ESTRO 2024 - Abstract Book

S4464

Physics - Machine learning models and clinical applications

ESTRO 2024

Material/Methods:

(1) Data collection and linkage

ARISTOTLE is a phase III clinical trial investigating whether the addition of a second drug (irinotecan) to the standard neoadjuvant treatment of long-course capecitabine and radiotherapy improves outcomes for MRI-defined LARC patients. The anonymised trial ID was used to link clinical data from the UCL Clinical Trial Centre, the radiotherapy & imaging data from the Radiotherapy Trials Quality Assurance group, the pathology data from the University of Leeds and the genomic data from the Stratification in Colorectal Cancer (S: CORT) Consortium, to establish the RADIANT research database.

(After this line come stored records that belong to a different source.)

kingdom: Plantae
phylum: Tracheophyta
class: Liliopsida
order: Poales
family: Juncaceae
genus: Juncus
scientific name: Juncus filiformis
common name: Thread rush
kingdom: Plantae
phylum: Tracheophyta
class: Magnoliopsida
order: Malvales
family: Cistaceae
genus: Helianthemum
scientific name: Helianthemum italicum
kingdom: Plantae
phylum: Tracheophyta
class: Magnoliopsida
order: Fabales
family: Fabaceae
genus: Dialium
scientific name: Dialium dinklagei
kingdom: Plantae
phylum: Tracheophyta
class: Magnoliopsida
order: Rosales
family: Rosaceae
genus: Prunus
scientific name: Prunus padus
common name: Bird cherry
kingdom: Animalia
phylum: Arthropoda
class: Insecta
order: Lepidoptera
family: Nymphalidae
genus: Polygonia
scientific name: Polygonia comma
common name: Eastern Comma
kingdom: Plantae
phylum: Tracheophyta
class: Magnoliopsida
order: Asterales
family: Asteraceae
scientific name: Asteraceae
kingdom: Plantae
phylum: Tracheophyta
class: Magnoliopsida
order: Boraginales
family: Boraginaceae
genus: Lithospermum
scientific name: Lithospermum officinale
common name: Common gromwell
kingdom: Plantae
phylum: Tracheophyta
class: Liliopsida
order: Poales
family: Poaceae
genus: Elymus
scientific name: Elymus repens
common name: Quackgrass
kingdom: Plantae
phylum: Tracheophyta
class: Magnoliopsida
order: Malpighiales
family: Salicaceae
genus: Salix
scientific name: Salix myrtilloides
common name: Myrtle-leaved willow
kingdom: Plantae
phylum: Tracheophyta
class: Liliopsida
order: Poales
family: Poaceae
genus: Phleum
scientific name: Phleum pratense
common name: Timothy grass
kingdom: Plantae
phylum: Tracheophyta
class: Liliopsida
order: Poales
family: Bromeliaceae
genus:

(2) Multi-task AI processing

To enrich the information for predictive modelling, multi-task AI models were used for processing the image data. The data collection and generation workflow are displayed in Figure 1 . We applied the Total Segmentator [2], an open-source AI model to contour the anatomical structures automatically on the radiotherapy planning CT. An AI pathology framework was designed for the analysis of the digitised Haematoxylin and Eosin (H&E)-stained whole slide images (WSIs). The pathology framework consists of two AI models trained for tissue classification and nuclei detection using open-source datasets. The tissue classifier was trained on the NCT-CRC-HE-100K [3] dataset to identify nine tissue types, including adipose, background, debris, lymphocytes, mucin, smooth muscle, normal colon mucosa, cancer-associated stroma and colorectal adenocarcinoma epithelium. The nuclei detector was trained on the Lizard dataset [4] to detect and classify five types of nuclei, including epithelial nuclei (neoplastic/ non-neoplastic epithelial nuclei), inflammatory nuclei (lymphocyte, plasma, neutrophil and eosinophil) and connective tissue (fibroblasts, muscle and endothelial cells).